Go through the entries below from the first line and transcribe each one exactly, ending with the line that contains "cytoplasmic/membranous positivity for".

-------- Information supplied

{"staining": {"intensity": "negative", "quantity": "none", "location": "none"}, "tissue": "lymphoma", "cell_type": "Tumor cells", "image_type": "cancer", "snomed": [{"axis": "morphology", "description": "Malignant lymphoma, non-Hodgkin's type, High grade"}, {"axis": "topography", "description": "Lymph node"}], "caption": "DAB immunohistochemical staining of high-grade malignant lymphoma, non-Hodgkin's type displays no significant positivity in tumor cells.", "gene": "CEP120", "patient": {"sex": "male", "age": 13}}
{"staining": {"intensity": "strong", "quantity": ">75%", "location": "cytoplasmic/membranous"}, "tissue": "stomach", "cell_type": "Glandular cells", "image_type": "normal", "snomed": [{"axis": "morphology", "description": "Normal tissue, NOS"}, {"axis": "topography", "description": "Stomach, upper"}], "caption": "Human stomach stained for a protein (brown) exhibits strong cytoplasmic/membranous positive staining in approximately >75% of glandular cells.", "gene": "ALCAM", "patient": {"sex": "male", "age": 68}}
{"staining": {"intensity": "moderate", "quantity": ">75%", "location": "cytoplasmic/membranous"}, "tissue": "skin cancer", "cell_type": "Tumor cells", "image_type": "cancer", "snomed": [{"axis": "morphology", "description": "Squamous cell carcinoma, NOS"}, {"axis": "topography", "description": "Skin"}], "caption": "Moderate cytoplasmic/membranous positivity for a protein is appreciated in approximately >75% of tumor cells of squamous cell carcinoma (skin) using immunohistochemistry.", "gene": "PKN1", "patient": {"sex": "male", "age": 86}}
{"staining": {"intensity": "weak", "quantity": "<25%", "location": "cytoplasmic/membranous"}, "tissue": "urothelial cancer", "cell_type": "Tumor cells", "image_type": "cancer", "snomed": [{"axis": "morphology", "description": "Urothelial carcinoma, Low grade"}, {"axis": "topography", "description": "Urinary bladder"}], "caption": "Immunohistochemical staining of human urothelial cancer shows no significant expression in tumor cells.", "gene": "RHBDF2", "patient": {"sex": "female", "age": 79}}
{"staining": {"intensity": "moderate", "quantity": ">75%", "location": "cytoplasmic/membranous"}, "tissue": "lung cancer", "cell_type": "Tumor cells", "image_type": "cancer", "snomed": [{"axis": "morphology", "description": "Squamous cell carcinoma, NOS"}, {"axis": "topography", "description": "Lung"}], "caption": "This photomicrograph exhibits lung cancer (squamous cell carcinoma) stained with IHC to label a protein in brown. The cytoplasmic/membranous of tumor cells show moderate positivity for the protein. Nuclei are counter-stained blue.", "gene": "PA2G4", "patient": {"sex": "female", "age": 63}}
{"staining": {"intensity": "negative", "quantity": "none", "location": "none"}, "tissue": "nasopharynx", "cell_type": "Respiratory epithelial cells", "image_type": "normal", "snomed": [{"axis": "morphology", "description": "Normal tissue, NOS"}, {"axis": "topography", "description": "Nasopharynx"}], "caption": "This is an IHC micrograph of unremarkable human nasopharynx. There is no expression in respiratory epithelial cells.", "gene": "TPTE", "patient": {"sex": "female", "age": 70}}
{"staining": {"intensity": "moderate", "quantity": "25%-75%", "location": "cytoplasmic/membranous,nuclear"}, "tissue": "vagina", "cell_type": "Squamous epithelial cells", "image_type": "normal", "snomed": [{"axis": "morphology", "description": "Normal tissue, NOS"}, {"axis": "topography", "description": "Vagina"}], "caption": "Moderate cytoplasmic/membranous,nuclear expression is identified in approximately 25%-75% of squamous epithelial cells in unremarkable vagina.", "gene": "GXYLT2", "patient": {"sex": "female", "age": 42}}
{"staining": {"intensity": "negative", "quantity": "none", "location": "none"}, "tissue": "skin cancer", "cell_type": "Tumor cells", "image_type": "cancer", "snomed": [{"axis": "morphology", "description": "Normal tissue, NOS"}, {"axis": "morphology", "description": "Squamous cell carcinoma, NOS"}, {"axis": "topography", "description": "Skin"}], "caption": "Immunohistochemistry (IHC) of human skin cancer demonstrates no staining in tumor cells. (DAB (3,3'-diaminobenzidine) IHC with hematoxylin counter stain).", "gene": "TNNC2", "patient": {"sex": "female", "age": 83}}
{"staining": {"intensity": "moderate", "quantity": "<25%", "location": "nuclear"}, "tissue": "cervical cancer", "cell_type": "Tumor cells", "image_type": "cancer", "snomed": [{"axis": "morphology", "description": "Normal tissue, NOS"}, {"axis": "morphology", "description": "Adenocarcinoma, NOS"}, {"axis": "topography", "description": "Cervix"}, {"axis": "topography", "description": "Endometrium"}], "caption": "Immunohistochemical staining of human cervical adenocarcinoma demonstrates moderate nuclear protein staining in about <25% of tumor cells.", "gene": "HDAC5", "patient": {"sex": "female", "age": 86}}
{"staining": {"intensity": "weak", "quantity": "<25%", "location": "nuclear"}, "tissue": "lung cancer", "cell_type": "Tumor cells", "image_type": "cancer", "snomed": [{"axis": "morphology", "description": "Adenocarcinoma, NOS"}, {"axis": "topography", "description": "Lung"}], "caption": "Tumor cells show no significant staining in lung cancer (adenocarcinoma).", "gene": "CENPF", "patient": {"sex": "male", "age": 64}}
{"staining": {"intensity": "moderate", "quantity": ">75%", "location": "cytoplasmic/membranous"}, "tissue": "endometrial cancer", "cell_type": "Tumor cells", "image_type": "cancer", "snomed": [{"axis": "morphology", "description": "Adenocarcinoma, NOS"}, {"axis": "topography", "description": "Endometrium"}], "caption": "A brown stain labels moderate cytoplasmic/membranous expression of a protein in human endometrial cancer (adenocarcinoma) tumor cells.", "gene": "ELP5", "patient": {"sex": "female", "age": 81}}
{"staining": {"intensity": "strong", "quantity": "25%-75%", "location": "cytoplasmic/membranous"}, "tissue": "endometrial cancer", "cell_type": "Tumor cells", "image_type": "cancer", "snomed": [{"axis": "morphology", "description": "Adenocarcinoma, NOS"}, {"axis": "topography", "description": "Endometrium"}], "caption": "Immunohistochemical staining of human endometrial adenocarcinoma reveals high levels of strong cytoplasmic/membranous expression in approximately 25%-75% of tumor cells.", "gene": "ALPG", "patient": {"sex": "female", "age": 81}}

----------------

▶ Answer box:
{"staining": {"intensity": "negative", "quantity": "none", "location": "none"}, "tissue": "lymphoma", "cell_type": "Tumor cells", "image_type": "cancer", "snomed": [{"axis": "morphology", "description": "Malignant lymphoma, non-Hodgkin's type, High grade"}, {"axis": "topography", "description": "Lymph node"}], "caption": "DAB immunohistochemical staining of high-grade malignant lymphoma, non-Hodgkin's type displays no significant positivity in tumor cells.", "gene": "CEP120", "patient": {"sex": "male", "age": 13}}
{"staining": {"intensity": "strong", "quantity": ">75%", "location": "cytoplasmic/membranous"}, "tissue": "stomach", "cell_type": "Glandular cells", "image_type": "normal", "snomed": [{"axis": "morphology", "description": "Normal tissue, NOS"}, {"axis": "topography", "description": "Stomach, upper"}], "caption": "Human stomach stained for a protein (brown) exhibits strong cytoplasmic/membranous positive staining in approximately >75% of glandular cells.", "gene": "ALCAM", "patient": {"sex": "male", "age": 68}}
{"staining": {"intensity": "moderate", "quantity": ">75%", "location": "cytoplasmic/membranous"}, "tissue": "skin cancer", "cell_type": "Tumor cells", "image_type": "cancer", "snomed": [{"axis": "morphology", "description": "Squamous cell carcinoma, NOS"}, {"axis": "topography", "description": "Skin"}], "caption": "Moderate cytoplasmic/membranous positivity for a protein is appreciated in approximately >75% of tumor cells of squamous cell carcinoma (skin) using immunohistochemistry.", "gene": "PKN1", "patient": {"sex": "male", "age": 86}}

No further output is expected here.